Mais un regard, comment peut-il contenir un énigme ? Comment peut-il s'emparer de tout l'esprit ? Nous n'avons plus de métaphores de la vision, nous ne nous en remettons plus aux explications des époques médiévales ni à l'anthropocentrisme de l'antiquité qui supposait que les animaux et les êtres humains étaient tous divins et que la lumière divine émanait de notre corps et était transmise par des rayons invisibles qui sortaient de et entraient dans notre âme par nos yeux. Quand je regarde les oiseaux, je peux voir qu'ils nous regardent comme si c'est une question de vie ou de mort. Autour de notre maison il y a maintes mangeoires, parce que nous voulons faire penser aux oiseaux que nous sommes leurs amis, mais l'instinct, l'expérience et nos chats leur disent tout le contraire. Je peux donc voir qu'il sont tiraillés toujours entre la joie d'être vivant et la menace d'un danger mortel et qu'ils font des millions et millions de calculs mentaux alors qu'ils nous observent. Dans le rayonnement de leur regard, je me demande, « Qu'est-ce qu'ils pensent ? Sont-ils comme nous ? Est-ce qu'ils nous considèrent comme quelque chose de divin ? Ou est-ce qu'ils ne pensent qu'à manger et à se sauver ? Même si ce n'est qu'à manger et à se sauver, c'est un genre de conscience, n'est-ce pas ? » La chose la plus surprenante des oiseaux, c'est comment les oiseaux d'une volée restent absolument tranquilles. Ils n'ont pas l'air de rien de conscient quand je les regarde, et houp ! toute la volée s'envolent en un clin d'oeil. La rapidité de leur réflexes ou oserais-je de le dire, l'instantanéité de la transmission du rayonnement de leurs âmes, me surprend. Dans cet instant d'observation mutuelle, je suis paralysé par cette énigme.

« Go, j'ai un problème. » Il me regarde comme les oiseaux regardent les êtres humains, les chats, les vers, et les autres oiseaux.

« Oui. Allez-y. »

« J'ai un fichier. Vous comprennez, et c'est un fichier très important. Je l'ai. » continue-t-il comme c'est une question de la vie et de la mort.

« Et alors ? »

« Je dois l'enregistrer sur les autres ordinateurs, » il me dit en forme de question, puis il clignote une fois. Je clignote. Mon incompréhension est à son comble. Tout d'abord sa question n'est pas une question, mais comment le lui dire sans avoir l'air absurde ? D'ailleurs, chaque fois qu'il me demandé une nouvelle question, il pointe le doigt dans l'air comme un oiseau qui bat son aile.
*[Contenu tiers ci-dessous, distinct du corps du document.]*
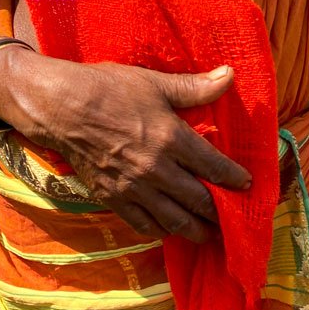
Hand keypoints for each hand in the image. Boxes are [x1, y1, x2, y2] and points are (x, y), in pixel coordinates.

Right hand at [0, 51, 250, 243]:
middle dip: (219, 212)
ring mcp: (134, 188)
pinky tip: (171, 230)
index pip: (213, 167)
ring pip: (175, 220)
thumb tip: (230, 75)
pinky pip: (145, 225)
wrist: (61, 107)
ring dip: (196, 229)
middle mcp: (157, 169)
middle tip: (233, 218)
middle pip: (198, 200)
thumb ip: (194, 87)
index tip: (247, 185)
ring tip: (209, 234)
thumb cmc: (109, 88)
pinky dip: (163, 231)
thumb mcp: (154, 82)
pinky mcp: (114, 199)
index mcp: (171, 138)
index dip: (234, 179)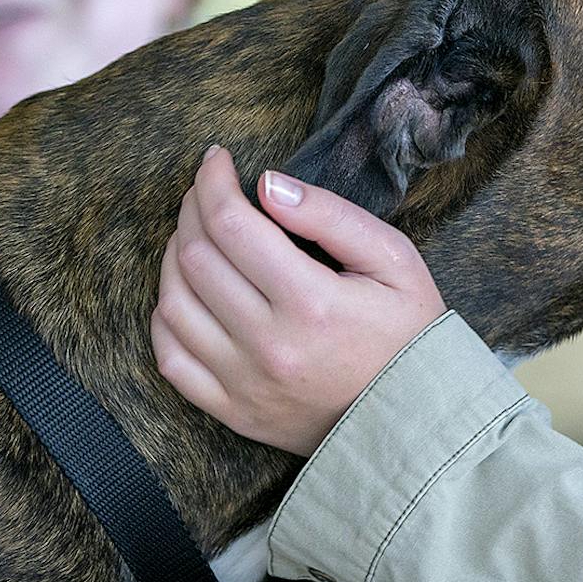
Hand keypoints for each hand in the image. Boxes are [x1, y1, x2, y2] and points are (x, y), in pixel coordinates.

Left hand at [151, 146, 447, 454]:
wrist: (417, 421)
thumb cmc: (409, 333)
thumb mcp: (394, 260)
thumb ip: (331, 216)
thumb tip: (267, 183)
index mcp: (310, 303)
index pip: (230, 224)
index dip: (212, 181)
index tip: (217, 160)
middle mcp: (268, 345)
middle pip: (196, 257)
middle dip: (192, 208)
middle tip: (208, 190)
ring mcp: (245, 384)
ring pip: (174, 303)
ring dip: (174, 255)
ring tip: (195, 233)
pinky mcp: (233, 412)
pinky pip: (172, 359)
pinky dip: (166, 316)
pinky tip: (184, 292)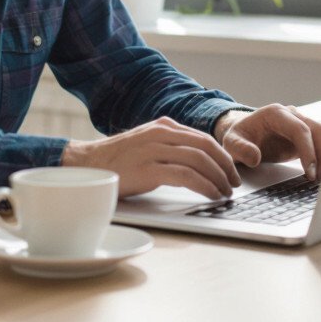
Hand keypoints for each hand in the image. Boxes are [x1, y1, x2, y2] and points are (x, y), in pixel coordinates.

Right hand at [61, 117, 241, 200]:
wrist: (86, 166)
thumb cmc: (117, 160)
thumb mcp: (146, 143)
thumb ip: (169, 145)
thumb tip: (198, 161)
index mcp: (163, 126)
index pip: (203, 138)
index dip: (222, 156)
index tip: (231, 172)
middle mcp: (161, 133)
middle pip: (206, 147)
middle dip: (225, 167)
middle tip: (234, 184)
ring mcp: (154, 149)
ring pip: (200, 160)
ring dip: (218, 178)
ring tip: (225, 193)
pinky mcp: (149, 168)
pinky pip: (186, 176)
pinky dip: (204, 186)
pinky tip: (211, 195)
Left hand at [214, 105, 320, 181]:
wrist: (245, 132)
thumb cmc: (240, 137)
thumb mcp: (232, 143)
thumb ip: (240, 149)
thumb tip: (255, 158)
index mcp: (276, 113)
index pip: (300, 129)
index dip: (308, 151)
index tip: (310, 173)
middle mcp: (293, 115)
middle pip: (320, 130)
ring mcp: (303, 123)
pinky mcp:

« Mais ne pouvez-vous pas copier le fichier sur les autres ordinateurs ? » je lui demande.

« Si, mais non, je veux dire... » et à ce point il pointe le droit dans l'air, « ... que, c'est un gros fichier et très important, » dit-il en pointant de nouveau trois doigts dans l'air en biais.

« Mais je ne comprends pas. Est-ce qu'il y a un problème ? »

« Non, non, non, non, non. Je voulais juste dire que... » et ne trouvant rien plus à me demander, il conclut, « Ben, laissez tomber. Je vous souhaite une bonne journée Go. Merci. »

Je lui ai souri, « De rien, DJ. Bonne journée à vous aussi. »

Après, il s'est envolé. Soyez le bienvenu à tout moment DJ.

A cet instant, je ne comprennais encore rien de l'énigme, mais il me semblait moins mystérieuse.